‘Provocative’ Nigerian writer  to tour country

What you need to know:

  • Trained as a lawyer, Elnathan quit his job in 2012 to focus fully on writing and is amongst the most popular Nigeria writers with a huge online following and a well-read satire column in a weekly newspaper.
  • Elnathan is also known as the controversial writer who in 2013, dared get into a fight with the renown Chimamanda Ngozi Adichie, a fight that resurfaced in August 2016 when he met Chimamanda’s friend Binyavanga Wainaina in Berlin.
  • He has also written non-fiction pieces, most recently The Keepers of Secrets, a journalistic piece published in the 2016 Commonwealth anthology of creative non-fiction, Safe House.

Nigerian writer, satirist and lawyer Elnathan John will be coming to Nairobi on February 15 courtesy of the Magunga Bookstore, Prestige Bookshop and Goethe Institut. Elnathan is expected to attend a number of literary events among them the Goethe Institut’s Literary Crossroads, James Murua’s Cosmos Book Club, a book signing session at the Prestige Bookshop and a public lecture at a local university.

Speaking about Elnathan’s coming, Williams Magunga, the first Pan-African online bookstore owner said, ‘It will be such a treat to have Elnathan in Kenya for the first time and I am proud to be part of the people that made this happen.
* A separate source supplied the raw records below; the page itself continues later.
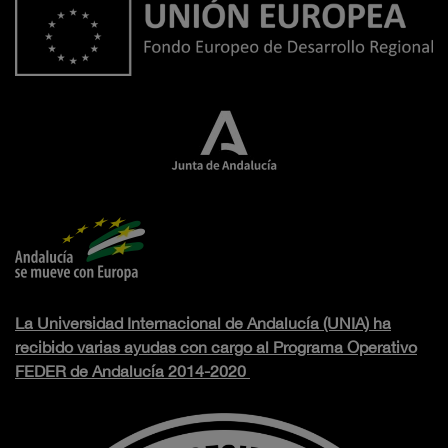
La Universidad Internacional de Andalucía (UNIA) ha
recibido varias ayudas con cargo al Programa Operativo
FEDER de Andalucía 2014-2020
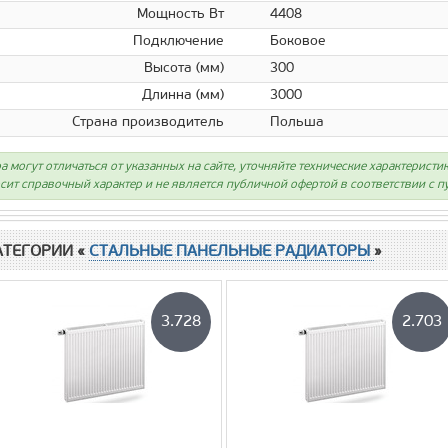
Мощность Вт
4408
Подключение
Боковое
Высота (мм)
300
Длинна (мм)
3000
Страна производитель
Польша
а могут отличаться от указанных на сайте, уточняйте технические характеристи
сит справочный характер и не является публичной офертой в соответствии с пу
АТЕГОРИИ «
СТАЛЬНЫЕ ПАНЕЛЬНЫЕ РАДИАТОРЫ
»
3.728
2.703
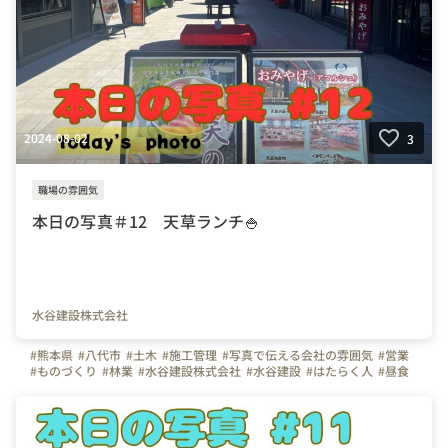
2024-08-02
3
職場の雰囲気
本日の写真＃12 天草ランチ🍚
水谷建設株式会社
#熊本県
#八代市
#土木
#施工管理
#写真で伝える会社の雰囲気
#営業
#ものづくり
#林業
#水谷建設株式会社
#水谷建設
#はたらく人
#昼食
#ランチタイム
#お昼休憩
#海鮮丼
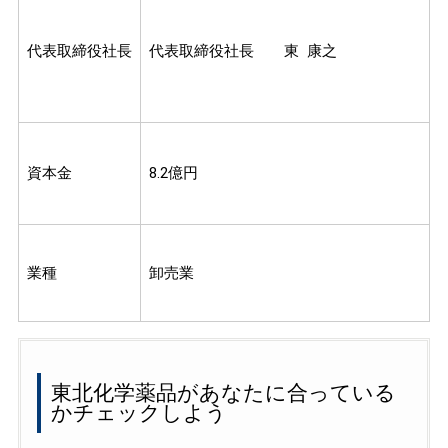
代表取締役社長
代表取締役社長 東 康之
資本金
8.2億円
業種
卸売業
東北化学薬品があなたに合っている
かチェックしよう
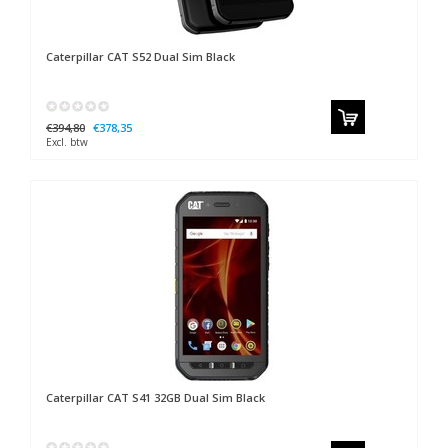
Caterpillar
CAT S52 Dual Sim Black
€394,80
€378,35
Excl. btw
Caterpillar
CAT S41 32GB Dual Sim Black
I think part of the process of improving African literature is to improve interaction between writers and readers.”

Trained as a lawyer, Elnathan quit his job in 2012 to focus fully on writing and is amongst the most popular Nigeria writers with a huge online following and a well-read satire column in a weekly newspaper.

Elnathan is also known as the controversial writer who in 2013, dared get into a fight with the renown Chimamanda Ngozi Adichie, a fight that resurfaced in August 2016 when he met Chimamanda’s friend Binyavanga Wainaina in Berlin.

PROLIFIC WRITER

He has been twice shortlisted for the prestigious Caine short story prize in 2013 for the story Bayan Layi and in 2015 for a story titled Flying. He has also written non-fiction pieces, most recently The Keepers of Secrets, a journalistic piece published in the 2016 Commonwealth anthology of creative non-fiction, Safe House.The Keepers of Secrets follows the lives of yan daudu or effeminate males living in a Muslim community in northern Nigeria. It examines their daily existence and how the Nigerian government’s passing of the Same Sex Marriage Prohibition Act in 2014 affected their lives.

Yet it is Elnathan’s debut novel Born on a Tuesday, published by Cassava Republic, that has been creating a buzz around the African literary scene lately.  Set in the Muslim North, the book tells the coming-of-age tale of an almajiri named Ahmad Dantala.

After leaving home to attend Quranic school, the young Dantala whose name loosely translates to one born on a Tuesday, becomes part of a gang hired by politicians to cause electoral violence and bribe voters in Bayan Layi. Things get ugly and he is forced to flee and go back home to Dogon Icce but ends up in Sokoto where he finds a mentor Imam Sheikh Jamal. In the book, Dantala has to grapple with a myriad of issues ranging from Islamic fundamentalism to sectarian wars, hypocrisy, homosexuality and government brutality.

Elnathan does a good job examining the anatomy of religious wars and the psychology behind violent extremism. In his review of Born on a Tuesday, renown Nigerian Critic Ikhide Ikhoela says that the book is important because it joins a robust body of literary works now shaping an intellectual dichotomy between diaspora writing and writing from within the continent. 

Born in Kaduna to Christian parents, Elnathan sites his Muslim childhood friends and the almajiris he met in university as his inspiration for the book. In writing it, he combined his life experiences with extensive research on Islam, extremism and Political Islam in northern Nigeria.

The book was shortlisted for the rich Nigerian Prize for Literature, the $100,000 award.

Critics have asserted that Elnathan’s book is a product of deliberate efforts by writers from the Muslim north to address the matter of Northern Nigeria being left out of the country’s narratives. He joins writers like Hellon Habila, Richard Ali, E.E. Sule and Abubakar Adam Ibrahim in telling the story of the North.